I have a new squatter in the yard today, a surprising and impressive addition to the menagerie.

I first noticed the web on the clothesline (yes we are retro) as I was talking to my wife on the porch. My first impression was "What the hell ... ?" When we finished discussing the schedule for the day I got out of my chair and went to take a closer look.

The spider was sitting in the middle of the orb. I saw immediately that she was not the usual type of spider, the yellow garden spider (Argiope aurantia), that I see in the backyard. Her legs were shorter and the coloring much different. But she was skittish. She didn't like my magnifying glass at all. Checking the databases later I wasn't sure if she was the spotted orb spider (Neoscona domiciliorum) or the more common cross spider (Araneus diadematus).

But her web just stunned me.

Our clothesline is made of white woven cotton and runs between two pulleys that are six inches in diameter. It cuts across one end of the backyard, from the small porch by the kitchen door to a pole about 30 feet away. It is fairly taut so the six inch gap between the upper and lower run stays consistent.

Her web was constructed in the middle of the line, situated perfectly in an area where the prevailing breezes would guide her prey right into the net. Her web was a more haphazard spiral than the yellows', and there were gaps where prey had struggled. By the size of the holes, I assumed that their struggles were in vain.

But that's not what had surprised me. You see, the web hung suspended from the lower run of the clothesline and was anchored by a single thread to the ground. The distance from the cord to the ground was fully six feet!

In the middle of the night, a small dark spider had climbed the peeling white-painted wooden frame of a kitchen door looking for a place to start the web. She probably hesitated a bit at the vibrations transmitted to the pulley from the light breeze blowing across the cord, but, when nothing threatened, she moved across the pulley and out onto the clothesline glowing whitely in the moonlight.

She carefully moved along the cord. About halfway across, she found a place that suited her. She spun a small amount of silk and attached it to the cotton, then spinning the silk as she went. lowered herself to the ground. She found a stiff stubby stalk of hawkweed, left after a recent mowing, and anchored her silk to it.

Then she climbed back up. For someone of my height, it would be like climbing straight up a 75-foot rope. At the top she moved about two feet further out along the line to attach another line, then walked back and descended the first line spinning her thread all the way to attach the new thread about three feet down.

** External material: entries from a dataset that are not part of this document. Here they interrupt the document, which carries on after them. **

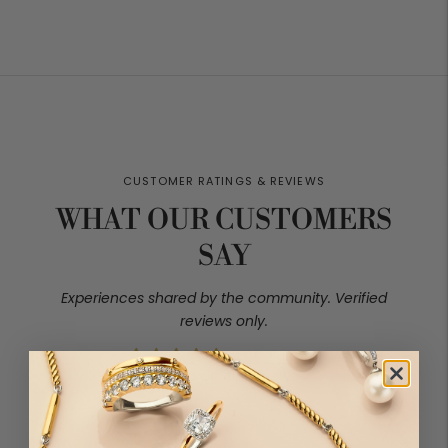
price
price
WHAT OUR CUSTOMERS
SAY
4.90 out of 5
Based on 40 reviews
37
2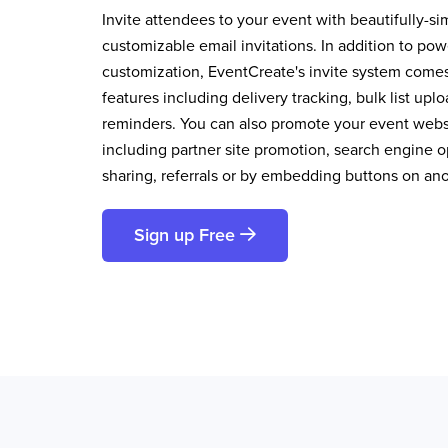
Invite attendees to your event with beautifully-si
customizable email invitations. In addition to pow
customization, EventCreate's invite system comes 
features including delivery tracking, bulk list up
reminders. You can also promote your event websi
including partner site promotion, search engine op
sharing, referrals or by embedding buttons on an
Sign up Free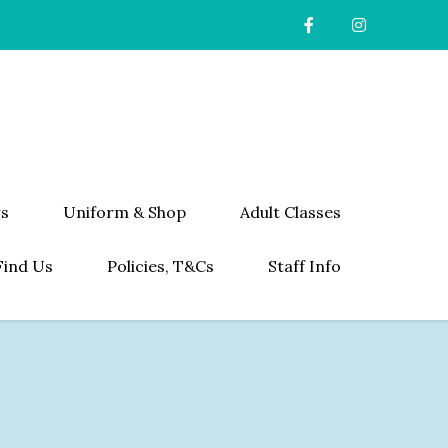
s
Uniform & Shop
Adult Classes
Find Us
Policies, T&Cs
Staff Info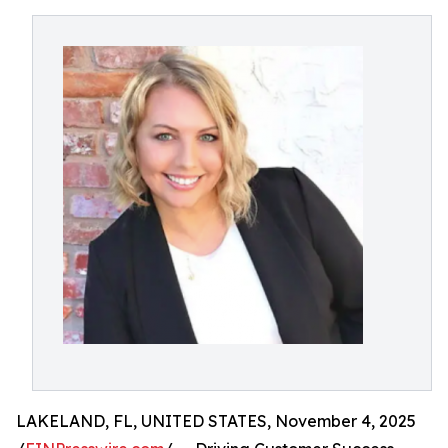
LAKELAND, FL, UNITED STATES, November 4, 2025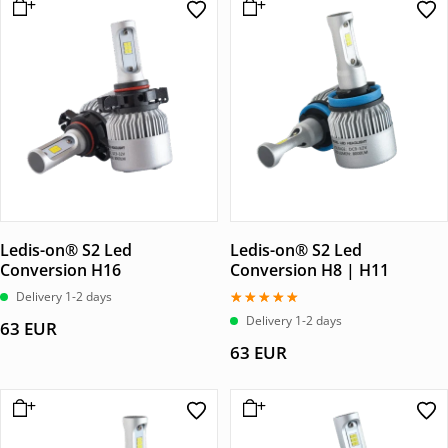
Ledis-on® S2 Led
Ledis-on® S2 Led
Conversion H16
Conversion H8 | H11
Delivery 1-2 days
Betygsatt
Delivery 1-2 days
63
EUR
5.00
av 5
63
EUR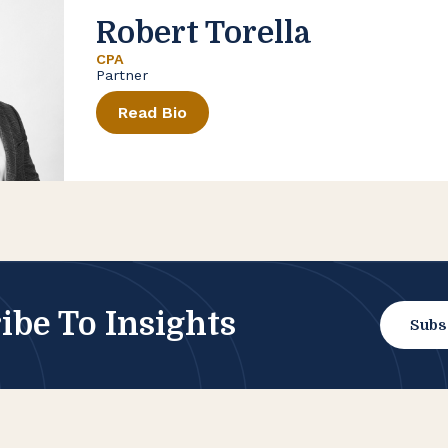
Robert Torella
CPA
Partner
Read Bio
ibe To Insights
Subs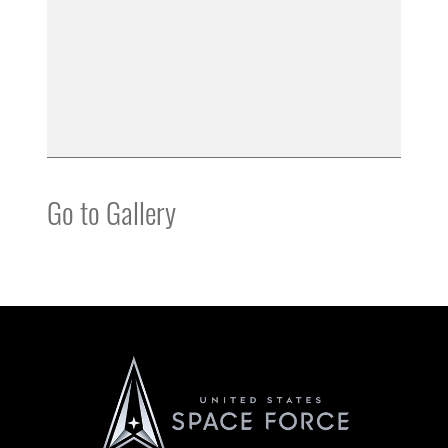
Go to Gallery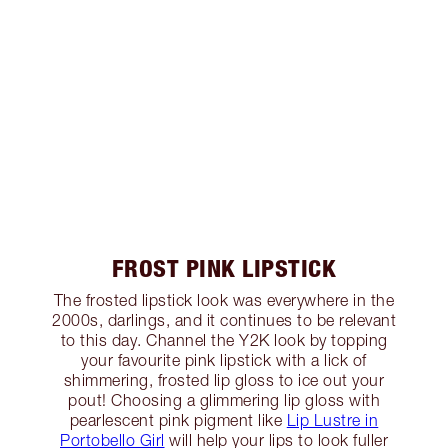
FROST PINK LIPSTICK
The frosted lipstick look was everywhere in the
2000s, darlings, and it continues to be relevant
to this day. Channel the Y2K look by topping
your favourite pink lipstick with a lick of
shimmering, frosted lip gloss to ice out your
pout! Choosing a glimmering lip gloss with
pearlescent pink pigment like
Lip Lustre in
Portobello Girl
will help your lips to look fuller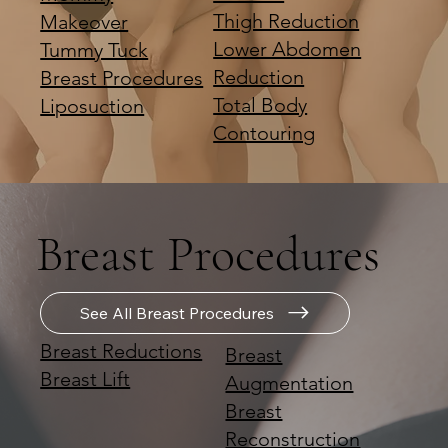
Thigh Reduction
Makeover
Lower Abdomen
Tummy Tuck
Reduction
Breast Procedures
Total Body
Liposuction
Contouring
Breast Procedures
See All Breast Procedures
Breast Reductions
Breast
Breast Lift
Augmentation
Breast
Reconstruction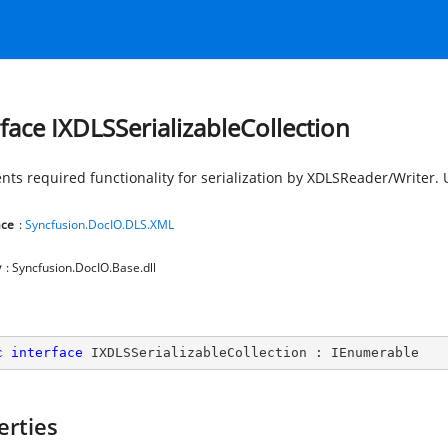
rface IXDLSSerializableCollection
nts required functionality for serialization by XDLSReader/Writer.
ce
:
Syncfusion.DocIO.DLS.XML
y
: Syncfusion.DocIO.Base.dll
c
interface
IXDLSSerializableCollection
 : 
IEnumerable
erties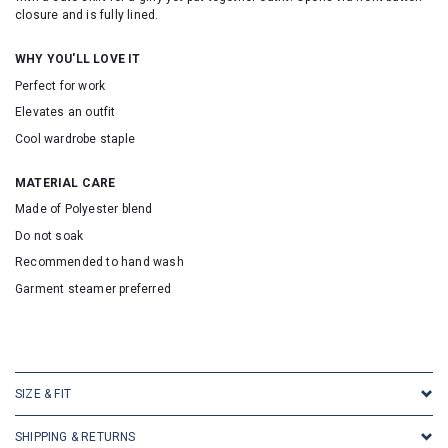
closure and is fully lined.
WHY YOU'LL LOVE IT
Perfect for work
Elevates an outfit
Cool wardrobe staple
MATERIAL CARE
Made of Polyester blend
Do not soak
Recommended to hand wash
Garment steamer preferred
SKU16868
SIZE & FIT
SHIPPING & RETURNS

Then she did the same on the other side.

Spiders generally take advantage of the surrounding structures to anchor the main framing cables of their webs, but, for some reason, our little friend decided to do it the hard way. Using the anchor line and the two lines angling down at about 45 degrees to it, she started creating the radii of her web; the non-sticky spokes to hold the sticky spiral.

Every few inches along the huge double triangle she had created, she attached another silk thread then, trailing the silk slackly behind her, walked along the closest path to a point midway between the downward pointing apex and the clothesline, tightened it up and secured it. Then up she climbed back up to do the next line repeating the process until she had nearly 30 spokes. She then created a non-sticky spiral, moving from spoke to spoke with a slack thread then tightening and attaching it.

With this spiral complete, she stopped for a short time, whether to rest or perhaps change the chemistry of her body to produce a different kind of silk. Then using the non-sticky spiral and the spokes as pathways she started to lay down her sticky threads. Sometimes, in the more widely spaced areas she would move back and forth in the same area before moving on to a new one.

Finally done she moved to the center of the web to wait.

By the time I saw her, the web was looking a little ragged. I hope that meant she had eaten well.

I went into my study to try to identify her from my brief glimpse. When I went back out to double check her markings, the breeze had stiffened, her anchor line had parted, the web was gone and she was nowhere to be seen.

Perhaps she'll be back tomorrow.

For a more scientific explanation of this impresive feat, you should look at the explanation of web-building by Samuel Zshokke.

For a wonderful and more 'old school' description I suggest one of my heroes Henri Fabre whose description of the process is in "The Life of the Spider" Chapter IX: The Garden Spiders: Building the Web.